I have MoCa bridge set on my Roamio with connection to my LG SmartTV so maybe when the TV turns off it's funkin' up the connection. Anyone else encountering this?


----------



## macevedo (Oct 23, 2005)

This happened to me today when I was downloading something to the iPad. I turned off the TV and the transfer immediately failed. I did not give it to much thought though.

One other thing you may check is if you are using a Logitech universal remote, by default the Logitech will set the roaming to stand by when doing the "Off". Sequence. You have to specifically tell the Harmony not to control the power state of the Tivo.


----------



## bob61 (Apr 23, 2002)

macevedo said:


> This happened to me today when I was downloading something to the iPad. I turned off the TV and the transfer immediately failed. I did not give it to much thought though.
> 
> One other thing you may check is if you are using a Logitech universal remote, by default the Logitech will set the roaming to stand by when doing the "Off". Sequence. You have to specifically tell the Harmony not to control the power state of the Tivo.


I have a Logitech remote, I'll confirm that Tivo isn't powering off (front panel light remains on, but will double check).


----------



## shamilian (Mar 27, 2003)

Have you checked your HDMI settings on your TVs ?
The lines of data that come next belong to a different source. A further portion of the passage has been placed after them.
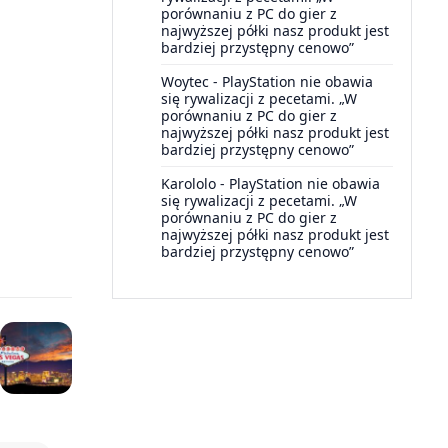
porównaniu z PC do gier z
najwyższej półki nasz produkt jest
bardziej przystępny cenowo”
Woytec
-
PlayStation nie obawia
się rywalizacji z pecetami. „W
porównaniu z PC do gier z
najwyższej półki nasz produkt jest
bardziej przystępny cenowo”
Karololo
-
PlayStation nie obawia
się rywalizacji z pecetami. „W
porównaniu z PC do gier z
najwyższej półki nasz produkt jest
bardziej przystępny cenowo”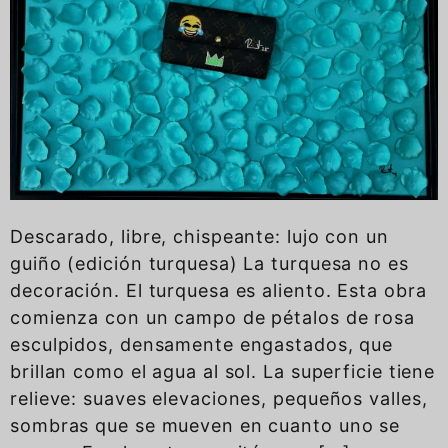
Descarado, libre, chispeante: lujo con un
guiño (edición turquesa) La turquesa no es
decoración. El turquesa es aliento. Esta obra
comienza con un campo de pétalos de rosa
esculpidos, densamente engastados, que
brillan como el agua al sol. La superficie tiene
relieve: suaves elevaciones, pequeños valles,
sombras que se mueven en cuanto uno se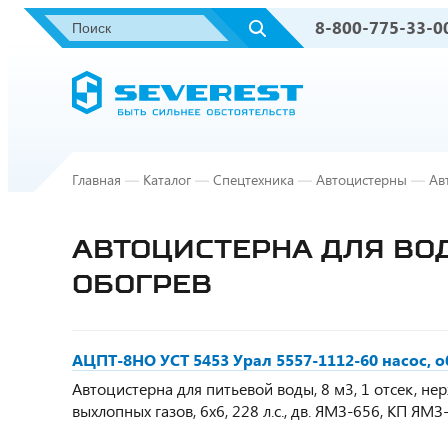
8-800-775-33-0
Главная
—
Каталог
—
Спецтехника
—
Автоцистерны
—
Ав
АВТОЦИСТЕРНА ДЛЯ ВОДЫ
ОБОГРЕВ
АЦПТ-8НО УСТ 5453 Урал 5557-1112-60 насос, 
Автоцистерна для питьевой воды, 8 м3, 1 отсек, не
выхлопных газов, 6х6, 228 л.с., дв. ЯМЗ-656, КП ЯМ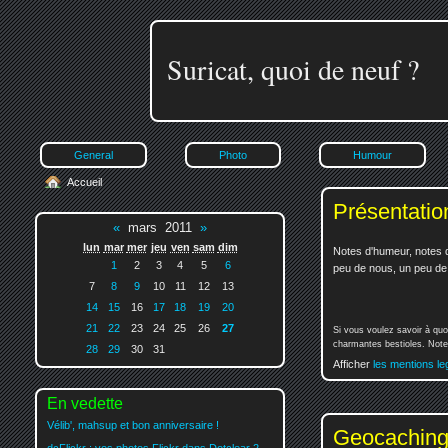
Suricat, quoi de neuf ?
General
Photo
Humour
Accueil
Présentatio
«
mars 2011
»
lun
mar
mer
jeu
ven
sam
dim
Notes d'humeur, notes d
1
2
3
4
5
6
peu de nous, un peu de v
7
8
9
10
11
12
13
14
15
16
17
18
19
20
21
22
23
24
25
26
27
Si vous voulez savoir à quo
charmantes bestioles. Notez
28
29
30
31
Afficher
les mentions le
En vedette
Vélib', mahsup et bon anniversaire !
Geocaching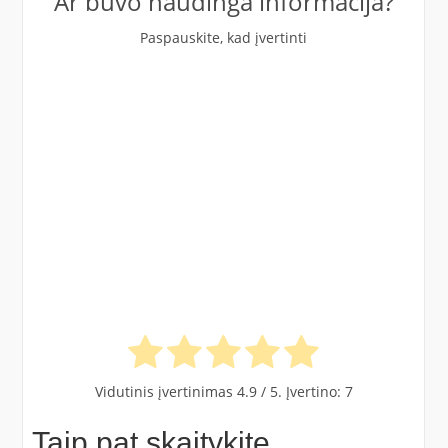
Ar buvo naudinga informacija?
Paspauskite, kad įvertinti
Vidutinis įvertinimas
4.9
/ 5. Įvertino:
7
Taip pat skaitykite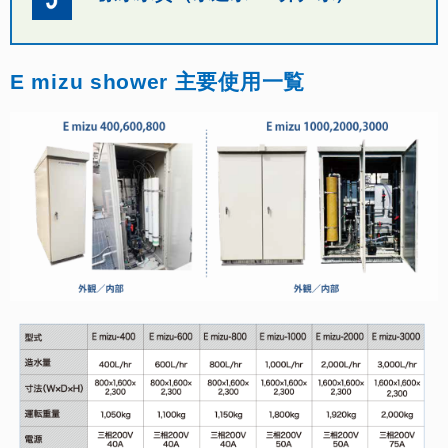
E mizu shower 主要使用一覧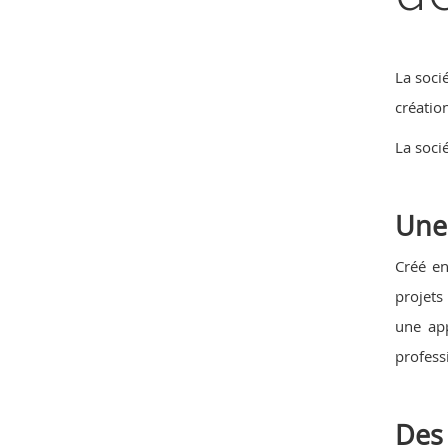
La soci
créatio
La socié
Une
Créé e
projets
une app
professi
Des 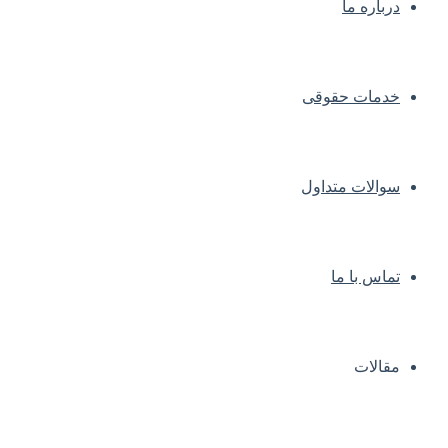
درباره ما
خدمات حقوقی
سوالات متداول
تماس با ما
مقالات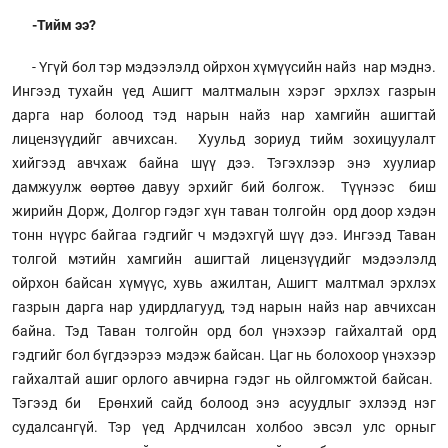
-Тийм ээ?
- Үгүй бол тэр мэдээлэлд ойрхон хүмүүсийн найз нар мэднэ.
Ингээд тухайн үед Ашигт малтмалын хэрэг эрхлэх газрын
дарга нар болоод тэд нарын найз нар хамгийн ашигтай
лицензүүдийг авчихсан. Хуульд зориуд тийм зохицуулалт
хийгээд авчхаж байна шүү дээ. Тэгэхлээр энэ хуулиар
дамжуулж өөртөө давуу эрхийг бий болгож. Түүнээс биш
жирийн Дорж, Долгор гэдэг хүн таван толгойн орд доор хэдэн
тонн нүүрс байгаа гэдгийг ч мэдэхгүй шүү дээ. Ингээд Таван
толгой мэтийн хамгийн ашигтай лицензүүдийг мэдээлэлд
ойрхон байсан хүмүүс, хувь ажилтан, Ашигт малтмал эрхлэх
газрын дарга нар удирдлагууд, тэд нарын найз нар авчихсан
байна. Тэд Таван толгойн орд бол үнэхээр гайхалтай орд
гэдгийг бол бүгдээрээ мэдэж байсан. Цаг нь болохоор үнэхээр
гайхалтай ашиг орлого авчирна гэдэг нь ойлгомжтой байсан.
Тэгээд би Ерөнхий сайд болоод энэ асуудлыг эхлээд нэг
судалсангүй. Тэр үед Ардчилсан холбоо эвсэл улс орныг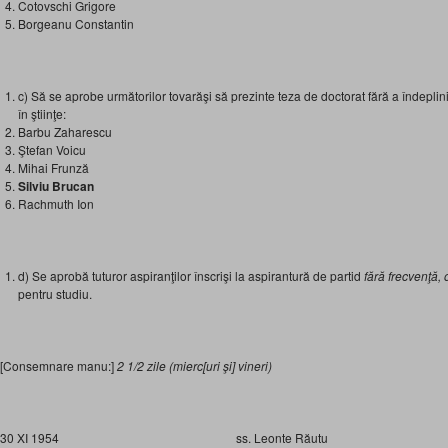
Cotovschi Grigore
Borgeanu Constantin
c) Să se aprobe următorilor tovarăşi să prezinte teza de doctorat fără a îndeplini 
în ştiinţe:
Barbu Zaharescu
Ştefan Voicu
Mihai Frunză
Silviu Brucan
Rachmuth Ion
d) Se aprobă tuturor aspiranţilor înscrişi la aspirantură de partid
fără frecvenţă,
pentru studiu.
[Consemnare manu:]
2 1/2 zile (mierc[uri şi] vineri)
30 XI 1954 ss. Leonte Răutu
There is usually a setting witch tells HDMI devices to turn off/sleep when the TV is turned off. ( you need to disable this feature ).


----------



## bob61 (Apr 23, 2002)

shamilian said:


> Have you checked your HDMI settings on your TVs ?
> 
> There is usually a setting witch tells HDMI devices to turn off/sleep when the TV is turned off. ( you need to disable this feature ).


Not seeing any option like that on my set (LG 55LN7400).


----------



## gweempose (Mar 23, 2003)

shamilian said:


> Have you checked your HDMI settings on your TVs ?
> 
> There is usually a setting witch tells HDMI devices to turn off/sleep when the TV is turned off. ( you need to disable this feature ).


That was my first thought as well. Sounds like a CEC issue. The other possibility is an HDCP handshake issue.


----------



## bob61 (Apr 23, 2002)

gweempose said:


> That was my first thought as well. Sounds like a CEC issue. The other possibility is an HDCP handshake issue.


Finally had a chance to check into this further.... the problem isn't due to HDMI connections, it appears to be due to the MoCa bridge through the Roamio. I have my TV hard wired connected to the Roamio through the MoCa bridge. I disconnected the HDMI cable and turned off the TV and sure enough the connection was still dropped. If I disconnect the hardwire from the Roamio to my TV the Mini doesn't lose the connection when turning on/off.


----------